The Angle between the substrate surface and the gas phase transport zinc telluride is 50° ~ 80°. After the deposition of zinc telluride nanowires, the atmosphere in the tube furnace was replaced with a mixture of oxygen and nitrogen, heated up and maintained at 200 ~ 300℃ for 2 ~ 20 hours. Zinc oxide layer is formed on the surface of zinc telluride nanowires, and oxygen diffuses into the zinc telluride lattice to form an oxygen-doped zinc telluride layer. Zno/O doped Zn telluride/Zn telluride coaxially coated nanowires were formed. Zinc oxide/oxygen doped zinc telluride/zinc telluride coaxially coated nanowire arrays are fabricated by annealing zinc telluride nanowire arrays in a mixed atmosphere of oxygen and nitrogen.
The PDMS layer was prepared by injection molding process and wrapped on the bottom end of oxygen-doped zinc telluride nanowires. After injection molding, the top of the nanowires was exposed by oxygen ion etching. The thickness of the PDMS layer is based on the wrapped nanowire array. The thickness of the N-type AZO transparent layer deposited by pulsed laser is 2-10 μm. The AZO layer is wrapped on the top of the oxygen-doped zinc telluride nanowires. The light transmittance of the AZO layer is above 85%, and the resistivity of the AZO layer is on the order of 10-4 ω ·cm or lower. Oxygen-doped zinc telluride has an intermediate band energy level, which can not only absorb photons larger than the energy band gap, but also absorb photons with smaller energy through electron transitions of valence band-intermediate band and intermediate band-conduction band. At the same time, the nanowail structure greatly reduces the drift distance of photogenerated electron hole pairs under the action of internal electric field. It reduces the recombination probability of photogenerated electron holes and enhances the absorption and conversion efficiency of solar cells.

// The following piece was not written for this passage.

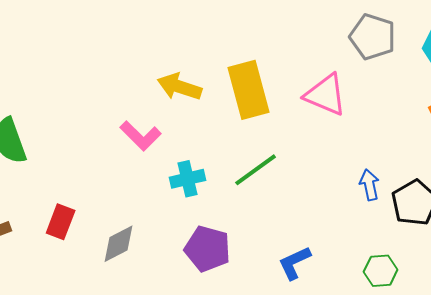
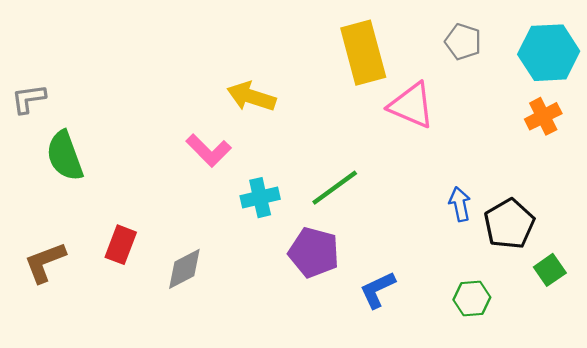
gray pentagon: (373, 37) -> (463, 42), size x0.7
yellow rectangle: (249, 90) -> (363, 53), moved
purple pentagon: (208, 249) -> (314, 252), moved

Beneficial effects: doped zinc telluride has intermediate band energy levels, which can absorb photons and generate electron hole pairs with high efficiency. At the same time, the nanowire structure reduces the drifting distance of photogenerated carriers and the recombination probability of photogenerated carriers, so the photoelectric conversion efficiency of this solar cell is much higher than that of traditional solar cells. The use of intermediate band nanowires in the invention can obtain higher photoelectric conversion efficiency compared with the commonly used thin film absorption layer. The experimental results show that the solar cell prepared by the above method has higher photoelectric conversion efficiency.